The ancestors of many of today’s native plants and animals arrived after New Zealand separated from Gondwana, around 85 million years ago. But how? There are many hundreds of kilometres of open ocean around New Zealand.
Plants have spread more successfully than animals. Most plants can survive for a long time as small seeds. They may be damaged and still survive, and they only need basic climate and soil requirements to start growing.
Species that are isolated in different environments for any length of time evolve into distinct forms. So, New Zealand species identical to those elsewhere must have arrived recently – or spread recently from New Zealand to other countries.

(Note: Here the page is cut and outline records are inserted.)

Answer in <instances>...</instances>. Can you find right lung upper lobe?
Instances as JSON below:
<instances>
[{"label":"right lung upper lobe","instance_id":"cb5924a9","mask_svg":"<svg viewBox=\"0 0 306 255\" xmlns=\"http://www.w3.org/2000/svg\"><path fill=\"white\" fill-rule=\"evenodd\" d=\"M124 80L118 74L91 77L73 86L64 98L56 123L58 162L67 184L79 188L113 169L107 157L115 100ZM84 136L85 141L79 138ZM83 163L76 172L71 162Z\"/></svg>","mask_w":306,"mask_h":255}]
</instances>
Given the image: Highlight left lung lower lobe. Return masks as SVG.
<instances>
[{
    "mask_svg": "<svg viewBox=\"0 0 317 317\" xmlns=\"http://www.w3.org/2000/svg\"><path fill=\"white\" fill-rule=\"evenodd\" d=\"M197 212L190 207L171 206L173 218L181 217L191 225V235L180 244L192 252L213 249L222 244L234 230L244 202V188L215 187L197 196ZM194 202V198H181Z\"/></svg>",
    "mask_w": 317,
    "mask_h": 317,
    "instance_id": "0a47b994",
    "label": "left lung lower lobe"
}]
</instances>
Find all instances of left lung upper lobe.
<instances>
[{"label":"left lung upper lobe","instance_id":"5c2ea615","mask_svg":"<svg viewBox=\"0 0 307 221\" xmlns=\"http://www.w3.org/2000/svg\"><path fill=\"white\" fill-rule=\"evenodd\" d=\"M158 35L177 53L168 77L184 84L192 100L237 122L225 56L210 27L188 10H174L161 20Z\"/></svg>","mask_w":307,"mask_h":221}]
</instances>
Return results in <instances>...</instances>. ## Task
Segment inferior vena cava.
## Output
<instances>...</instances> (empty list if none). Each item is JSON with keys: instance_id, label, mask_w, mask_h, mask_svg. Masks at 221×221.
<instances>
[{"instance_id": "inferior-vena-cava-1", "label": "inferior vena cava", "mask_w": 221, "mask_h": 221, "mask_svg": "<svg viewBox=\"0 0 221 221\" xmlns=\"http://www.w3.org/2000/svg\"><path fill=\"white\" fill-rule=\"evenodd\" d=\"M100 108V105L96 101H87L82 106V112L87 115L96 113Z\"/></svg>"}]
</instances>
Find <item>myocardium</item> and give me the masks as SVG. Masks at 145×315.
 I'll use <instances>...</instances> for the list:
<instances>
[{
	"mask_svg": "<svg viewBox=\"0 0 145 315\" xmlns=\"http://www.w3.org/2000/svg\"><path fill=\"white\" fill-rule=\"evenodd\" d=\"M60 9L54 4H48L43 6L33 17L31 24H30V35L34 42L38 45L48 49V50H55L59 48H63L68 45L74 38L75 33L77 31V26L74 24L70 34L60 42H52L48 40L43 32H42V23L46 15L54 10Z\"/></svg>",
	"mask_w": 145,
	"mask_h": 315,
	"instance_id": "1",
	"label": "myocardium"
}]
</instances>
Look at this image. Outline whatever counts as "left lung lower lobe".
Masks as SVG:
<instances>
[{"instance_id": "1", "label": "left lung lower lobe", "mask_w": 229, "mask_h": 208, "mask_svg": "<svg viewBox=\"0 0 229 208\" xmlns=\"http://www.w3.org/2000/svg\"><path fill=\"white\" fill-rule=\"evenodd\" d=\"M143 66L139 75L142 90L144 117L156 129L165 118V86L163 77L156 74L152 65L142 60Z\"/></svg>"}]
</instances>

Native plants also found elsewhere are usually those that release microscopic spores (for example, mosses and ferns) and flowering plants with small seeds (such as orchids). Their spores and seeds are easily carried by wind. Wetland herbs are often dispersed by migratory birds carrying seeds and spores in mud on their feet or feathers. Forest trees with heavy seeds are less likely to spread from one land mass to another.
Animals often have more specific requirements than plants. While the vast majority of plants are hermaphrodites (they have both male and female reproductive organs), most animals are unisexual – which means they need both a male individual and a female individual to reproduce. Most animals need certain plants or prey for food, so these must be present for them to survive. Some, such as social insects, have complex social structures which make it unlikely that a few individuals could establish a new population. Only birds, or microscopic or asexual animals, disperse as easily as plants.
Animal species found both in New Zealand and other places can usually fly. These include birds (harrier, pūkeko), butterflies (monarch butterfly) and dragonflies. Strangely, few insects or spiders have arrived recently, even though many can fly and some are small enough to be carried by the wind.
Aussies on Māui
Before the development of the Māui gas field off Taranaki, entomologists put insect traps on the drilling platforms. An amazing number of exhausted Australian moth and butterfly species, borne on trans-Tasman gales, were captured. Of the species caught, only a handful had successfully become established on mainland New Zealand.
Many plants and animals have arrived since New Zealand split from Gondwana, despite not having features that would normally make the journey possible. Skinks, for example, may have arrived about 30 million years ago, and buttercups only 5 million years ago. Chance transport by wind and bird movements is unlikely – but these species have arrived over tens of millions of years. Given enough time, even the improbable will happen.
Some species flew or blew to New Zealand. For animals that do not fly, only very rare and unusual events could have brought them to the country. They may have come on floating masses of earth, wood or plants, possibly washed out to sea in floods or tsunamis. Unusually strong and persistent winds or storms could have brought them to New Zealand.